How to get field of nested numpy structured array (advanced indexing)

Solution 1:

I don't know if displaying the resulting array helps you visualize the nesting or not.

In [279]: c = [('x','f8'),('y','f8')]
     ...: A = [('data_string','|S20'),('data_val', c, 2)]
     ...: arr = np.zeros(2, dtype=A)
In [280]: arr
Out[280]: 
array([(b'', [(0., 0.), (0., 0.)]), (b'', [(0., 0.), (0., 0.)])],
      dtype=[('data_string', 'S20'), ('data_val', [('x', '<f8'), ('y', '<f8')], (2,))])

Note how the nesting of () and [] reflects the nesting of the fields.

arr.dtype only has direct access to the top level field names:

In [281]: arr.dtype.names
Out[281]: ('data_string', 'data_val')
In [282]: arr['data_val']
Out[282]: 
array([[(0., 0.), (0., 0.)],
       [(0., 0.), (0., 0.)]], dtype=[('x', '<f8'), ('y', '<f8')])

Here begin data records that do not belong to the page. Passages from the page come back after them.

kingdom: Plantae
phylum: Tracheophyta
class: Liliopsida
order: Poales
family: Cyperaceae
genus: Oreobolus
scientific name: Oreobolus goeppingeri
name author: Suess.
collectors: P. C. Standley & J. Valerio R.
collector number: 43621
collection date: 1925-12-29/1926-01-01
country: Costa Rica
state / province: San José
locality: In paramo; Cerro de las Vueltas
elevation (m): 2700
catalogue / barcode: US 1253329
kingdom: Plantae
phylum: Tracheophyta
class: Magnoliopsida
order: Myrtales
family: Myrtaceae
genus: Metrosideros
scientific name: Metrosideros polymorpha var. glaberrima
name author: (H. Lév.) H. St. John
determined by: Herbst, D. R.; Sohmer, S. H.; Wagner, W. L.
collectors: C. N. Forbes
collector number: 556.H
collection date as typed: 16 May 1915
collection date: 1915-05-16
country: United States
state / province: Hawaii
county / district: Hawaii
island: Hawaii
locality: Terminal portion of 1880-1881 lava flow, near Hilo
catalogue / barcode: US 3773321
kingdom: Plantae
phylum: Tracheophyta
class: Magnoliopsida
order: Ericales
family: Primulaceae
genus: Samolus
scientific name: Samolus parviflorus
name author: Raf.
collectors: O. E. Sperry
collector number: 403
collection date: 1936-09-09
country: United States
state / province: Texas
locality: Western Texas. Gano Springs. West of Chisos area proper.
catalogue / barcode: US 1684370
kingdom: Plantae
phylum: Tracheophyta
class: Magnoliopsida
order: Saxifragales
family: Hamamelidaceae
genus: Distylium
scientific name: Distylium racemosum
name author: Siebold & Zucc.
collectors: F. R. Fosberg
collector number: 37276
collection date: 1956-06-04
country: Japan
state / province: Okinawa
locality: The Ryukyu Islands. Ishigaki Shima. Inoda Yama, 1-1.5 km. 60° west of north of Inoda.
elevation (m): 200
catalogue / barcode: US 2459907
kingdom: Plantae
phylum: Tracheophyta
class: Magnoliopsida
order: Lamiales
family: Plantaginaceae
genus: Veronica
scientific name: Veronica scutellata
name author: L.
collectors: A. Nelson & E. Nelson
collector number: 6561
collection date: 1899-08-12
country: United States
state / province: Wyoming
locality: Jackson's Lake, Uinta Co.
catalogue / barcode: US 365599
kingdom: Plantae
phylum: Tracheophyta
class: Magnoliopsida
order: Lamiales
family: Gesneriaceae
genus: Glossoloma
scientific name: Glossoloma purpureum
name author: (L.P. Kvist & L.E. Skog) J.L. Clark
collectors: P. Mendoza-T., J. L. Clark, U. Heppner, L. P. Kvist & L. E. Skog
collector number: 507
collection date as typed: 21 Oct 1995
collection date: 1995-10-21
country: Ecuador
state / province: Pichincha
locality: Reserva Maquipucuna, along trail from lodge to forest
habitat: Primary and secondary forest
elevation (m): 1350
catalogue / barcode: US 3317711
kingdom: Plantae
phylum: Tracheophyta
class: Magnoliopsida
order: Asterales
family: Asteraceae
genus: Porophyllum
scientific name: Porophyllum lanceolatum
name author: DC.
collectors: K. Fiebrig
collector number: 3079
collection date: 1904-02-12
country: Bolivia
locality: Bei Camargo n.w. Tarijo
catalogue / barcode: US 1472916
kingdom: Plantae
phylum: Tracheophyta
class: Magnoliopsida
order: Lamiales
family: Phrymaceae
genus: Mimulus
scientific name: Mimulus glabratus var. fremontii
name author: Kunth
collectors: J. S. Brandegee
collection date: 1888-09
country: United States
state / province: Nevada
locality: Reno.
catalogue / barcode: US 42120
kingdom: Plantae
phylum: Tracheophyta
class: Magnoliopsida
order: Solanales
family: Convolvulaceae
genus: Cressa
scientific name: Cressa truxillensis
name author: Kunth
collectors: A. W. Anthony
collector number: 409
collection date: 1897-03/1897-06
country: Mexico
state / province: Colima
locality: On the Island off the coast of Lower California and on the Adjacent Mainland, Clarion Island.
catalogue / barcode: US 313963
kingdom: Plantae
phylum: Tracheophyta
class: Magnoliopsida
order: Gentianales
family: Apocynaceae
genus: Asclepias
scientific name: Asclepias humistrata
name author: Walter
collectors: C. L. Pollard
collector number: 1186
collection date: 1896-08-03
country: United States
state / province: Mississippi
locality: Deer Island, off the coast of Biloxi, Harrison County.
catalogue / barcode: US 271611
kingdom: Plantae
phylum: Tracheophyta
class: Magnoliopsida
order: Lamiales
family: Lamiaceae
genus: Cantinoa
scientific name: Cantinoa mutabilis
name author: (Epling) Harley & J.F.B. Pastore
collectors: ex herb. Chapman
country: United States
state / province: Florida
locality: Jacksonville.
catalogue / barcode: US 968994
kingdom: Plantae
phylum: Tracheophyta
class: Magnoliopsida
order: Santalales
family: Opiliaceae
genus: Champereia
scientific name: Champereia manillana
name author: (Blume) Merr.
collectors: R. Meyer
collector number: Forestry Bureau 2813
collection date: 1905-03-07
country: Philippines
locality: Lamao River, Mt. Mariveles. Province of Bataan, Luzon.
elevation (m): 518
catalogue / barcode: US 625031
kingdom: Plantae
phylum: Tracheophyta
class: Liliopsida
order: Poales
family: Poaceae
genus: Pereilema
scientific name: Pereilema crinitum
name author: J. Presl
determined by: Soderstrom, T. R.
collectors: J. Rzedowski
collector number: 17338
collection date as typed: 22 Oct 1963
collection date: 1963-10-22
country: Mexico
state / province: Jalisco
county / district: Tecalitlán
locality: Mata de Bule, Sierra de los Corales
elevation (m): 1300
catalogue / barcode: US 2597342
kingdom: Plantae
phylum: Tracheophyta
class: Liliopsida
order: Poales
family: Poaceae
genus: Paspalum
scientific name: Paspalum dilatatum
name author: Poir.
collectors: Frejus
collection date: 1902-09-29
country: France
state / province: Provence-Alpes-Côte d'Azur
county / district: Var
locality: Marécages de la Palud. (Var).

But having accessed one field, we can then look at its fields:

In [283]: arr['data_val'].dtype.names
Out[283]: ('x', 'y')
In [284]: arr['data_val']['x']
Out[284]: 
array([[0., 0.],
       [0., 0.]])

Record number indexing is separate, and can be multidimensional in the usual sense:

In [285]: arr[1]['data_val']['x'] = [1,2]
In [286]: arr[0]['data_val']['y'] = [3,4]
In [287]: arr
Out[287]: 
array([(b'', [(0., 3.), (0., 4.)]), (b'', [(1., 0.), (2., 0.)])],
      dtype=[('data_string', 'S20'), ('data_val', [('x', '<f8'), ('y', '<f8')], (2,))])

Since the data_val field has a (2,) shape, we can mix/match that index with the (2,) shape of arr:

In [289]: arr['data_val']['x']
Out[289]: 
array([[0., 0.],
       [1., 2.]])
In [290]: arr['data_val']['x'][[0,1],[0,1]]
Out[290]: array([0., 2.])
In [291]: arr['data_val'][[0,1],[0,1]]
Out[291]: array([(0., 3.), (2., 0.)], dtype=[('x', '<f8'), ('y', '<f8')])

I mentioned that fields indexing is like dict indexing. Note this display of the fields:

In [294]: arr.dtype.fields
Out[294]: 
mappingproxy({'data_string': (dtype('S20'), 0),
              'data_val': (dtype(([('x', '<f8'), ('y', '<f8')], (2,))), 20)})

Each record is stored as a block of 52 bytes:

In [299]: arr.itemsize
Out[299]: 52
In [300]: arr.dtype.str
Out[300]: '|V52'

20 of those are data_string, and 32 are the 2 c fields

In [303]: arr['data_val'].dtype.str
Out[303]: '|V16'

You can ask for a list of fields, and get a special kind of view. Its dtype display is a little different

In [306]: arr[['data_val']]
Out[306]: 
array([([(0., 3.), (0., 4.)],), ([(1., 0.), (2., 0.)],)],
      dtype={'names': ['data_val'], 'formats': [([('x', '<f8'), ('y', '<f8')], (2,))], 'offsets': [20], 'itemsize': 52})

In [311]: arr['data_val'][['y']]
Out[311]: 
array([[(3.,), (4.,)],
       [(0.,), (0.,)]],
      dtype={'names': ['y'], 'formats': ['<f8'], 'offsets': [8], 'itemsize': 16})

Each 'data_val' starts 20 bytes into the 52 byte record. And each 'y' starts 8 bytes into its 16 byte record.

Solution 2:

The statement zeros['data_val'] creates a view into the array, which may already be non-contiguous at that point. You can extract multiple values of x because c is an array type, meaning that x has clearly defined strides and shape. The semantics of the statement zeros[:, 'x'] are very unclear. For example, what happens to data_string, which has no x? I would expect an error; you might expect something else.

The only way I can see the index being simplified, is if you expand c into A directly, sort of like an anonymous structure in C, except you can't do that easily with an array.